Big businesses accused of 'raping' the regional press

Local and regional newspapers are being “systematically raped” by
large PLCs, according to NUJ vice president Chris Morley speaking at
the union’s Pay in the Media Summit.

The
relationship between the big newspaper companies and the City, and the
terms and conditions of NUJ members, was high on the agenda at the
summit, held in London on Saturday.

Morley referred to the “desert years”

of
derecognition from the mid-1980s, which he said had seen terms and
conditions for journalists considerably reduced. But he claimed the
tide had turned and said journalists’ pay should be put on a footing
with what it once was.

Morley said: “Over the years we have seen
the big PLCs grow up, such as Trinity Mirror, Newsquest and Johnston,
who have systematically raped the provincial press.

“Johnston is
seen as the benchmark and their profit margins are around 35 per cent.
In the nationals the Telegraph reported their figures. They made £30
million, but on a profit margin of only 10 per cent.

“We’ve got
our members subsidising the shareholders, and I think that’s something
as a union we should try and influence and bring down the expectations
of the shareholders, which drive the management to attack our members’
terms and conditions.”

NUJ general secretary Jeremy Dear drew on new research the union has been conducting into pay in the media.

It
found that nearly half of journalists in the UK earn less than the
national average wage of £27,200 and that more than one in five earn
less than the Council of Europe Decency Threshold of £16,000.

It
also found that 80 per cent of journalists were unable to secure a
mortgage to buy the average house in the UK. Dear linked the figures to
the years of union derecognition throughout the press since the 1980s.

He
said: “All this at a time when our pay is being further eroded through
the closure of defined benefit pension schemes and their replacement
with inferior schemes for new starters.”

Morley pointed out that the union has a fighting fund for journalists involved in industrial action of £1 million.

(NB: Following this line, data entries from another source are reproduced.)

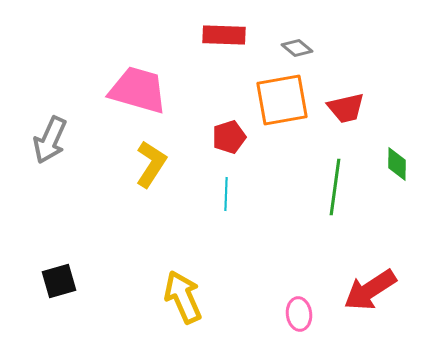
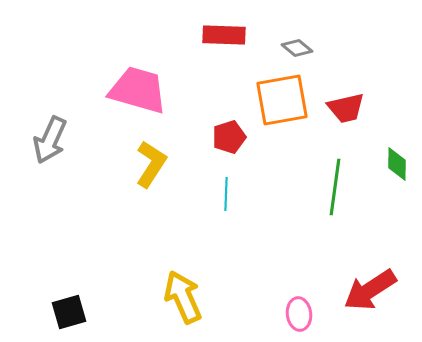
black square: moved 10 px right, 31 px down
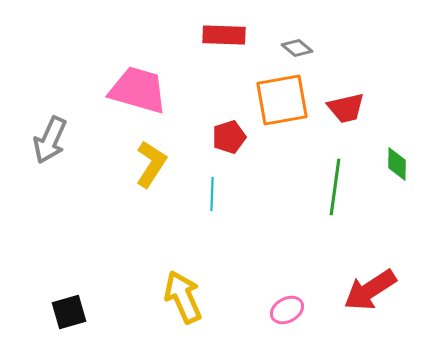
cyan line: moved 14 px left
pink ellipse: moved 12 px left, 4 px up; rotated 68 degrees clockwise
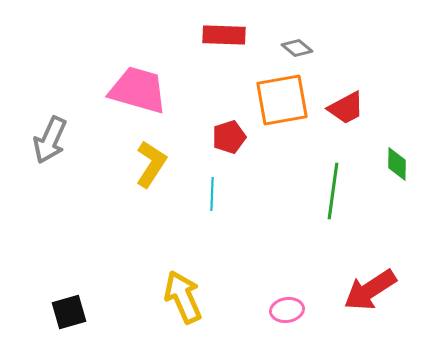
red trapezoid: rotated 15 degrees counterclockwise
green line: moved 2 px left, 4 px down
pink ellipse: rotated 20 degrees clockwise
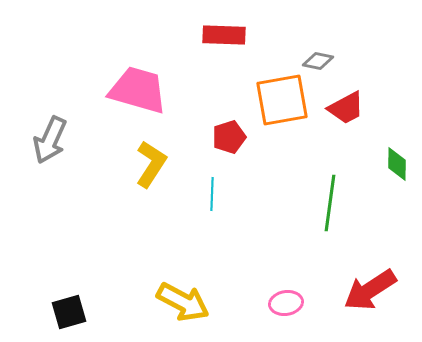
gray diamond: moved 21 px right, 13 px down; rotated 28 degrees counterclockwise
green line: moved 3 px left, 12 px down
yellow arrow: moved 5 px down; rotated 142 degrees clockwise
pink ellipse: moved 1 px left, 7 px up
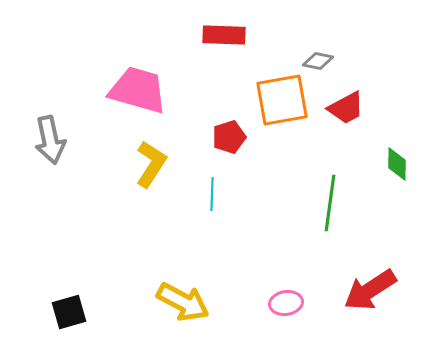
gray arrow: rotated 36 degrees counterclockwise
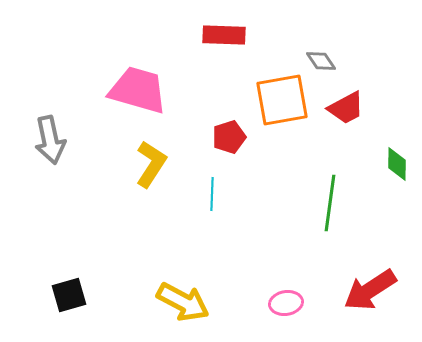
gray diamond: moved 3 px right; rotated 44 degrees clockwise
black square: moved 17 px up
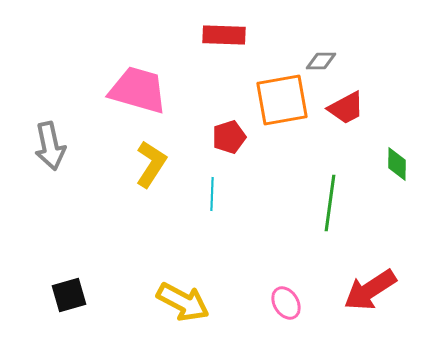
gray diamond: rotated 56 degrees counterclockwise
gray arrow: moved 6 px down
pink ellipse: rotated 68 degrees clockwise
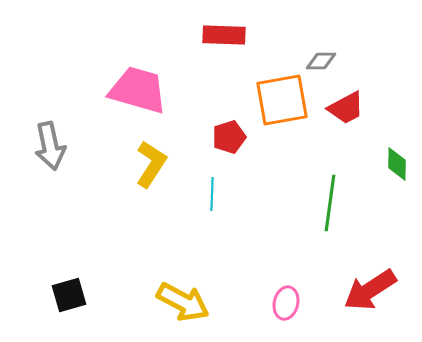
pink ellipse: rotated 44 degrees clockwise
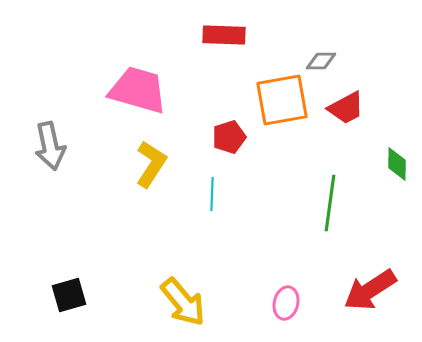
yellow arrow: rotated 22 degrees clockwise
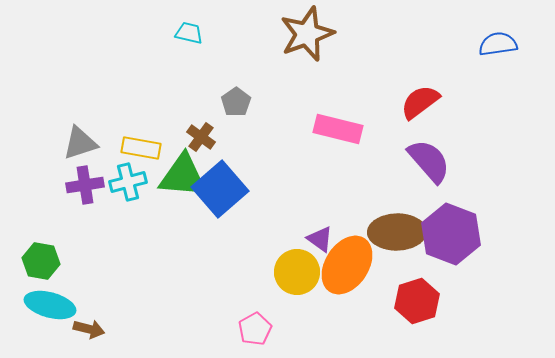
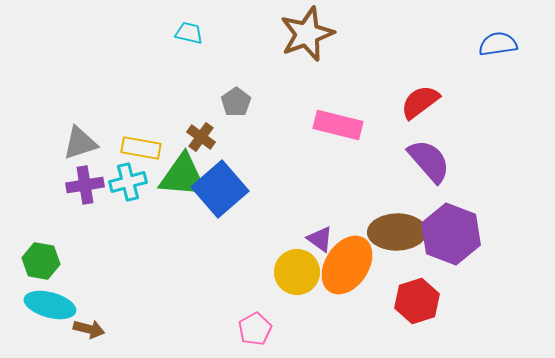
pink rectangle: moved 4 px up
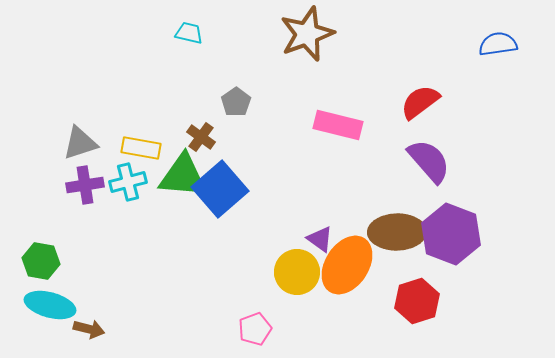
pink pentagon: rotated 8 degrees clockwise
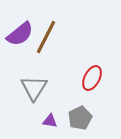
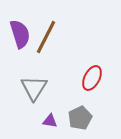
purple semicircle: rotated 68 degrees counterclockwise
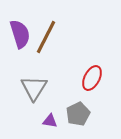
gray pentagon: moved 2 px left, 4 px up
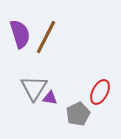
red ellipse: moved 8 px right, 14 px down
purple triangle: moved 23 px up
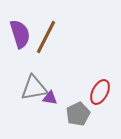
gray triangle: rotated 48 degrees clockwise
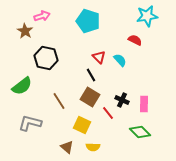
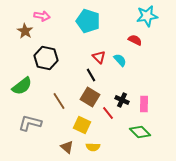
pink arrow: rotated 28 degrees clockwise
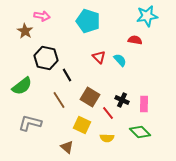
red semicircle: rotated 16 degrees counterclockwise
black line: moved 24 px left
brown line: moved 1 px up
yellow semicircle: moved 14 px right, 9 px up
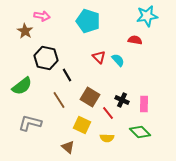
cyan semicircle: moved 2 px left
brown triangle: moved 1 px right
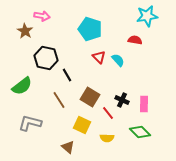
cyan pentagon: moved 2 px right, 8 px down
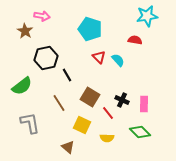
black hexagon: rotated 25 degrees counterclockwise
brown line: moved 3 px down
gray L-shape: rotated 65 degrees clockwise
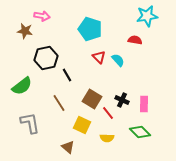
brown star: rotated 21 degrees counterclockwise
brown square: moved 2 px right, 2 px down
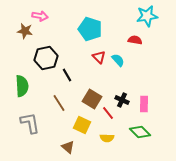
pink arrow: moved 2 px left
green semicircle: rotated 55 degrees counterclockwise
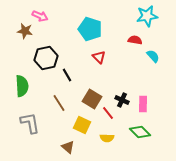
pink arrow: rotated 14 degrees clockwise
cyan semicircle: moved 35 px right, 4 px up
pink rectangle: moved 1 px left
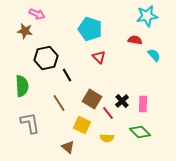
pink arrow: moved 3 px left, 2 px up
cyan semicircle: moved 1 px right, 1 px up
black cross: moved 1 px down; rotated 24 degrees clockwise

Dear confirmed there would be a series of national protests over journalists’ pay in all sectors throughout the coming year.

Plea from NUJ freelance officer

HIGHLIGHTING THE PLIGHT OF FREELANCES

The
NUJ’s freelance officer Christina Zaba (left) made a plea to
journalists to consider the hundreds of freelances she describes as
“the ghost army” with few employment benefits.

She told delegates
freelances do not receive holiday pay, pensions or maternity leave and
have few colleagues around them for support.

Freelance rates have
been recorded as low as £25 per 1,000 words and £12.50 for a picture.
Delegates were reminded that fees have gone up very little over the
last 10 years and freelance budgets reduced, while costs have risen
considerably, especially for freelance photographers.

Ideas
discussed included allowing freelances to join chapels, developing
freelance forums and representation in non-freelance branches, putting
forward model claims to employers and considering no-supply days.

Zaba said: “Freelances are often on extremely low pay, they are vulnerable, they have virtually no employment rights.

“They
are mugged on a daily basis down the phone. If you are a staff
journalist, think about what you’re doing when you are doing that deal.”

She also highlighted the danger to freelances of employers using more unpaid citizen journalists.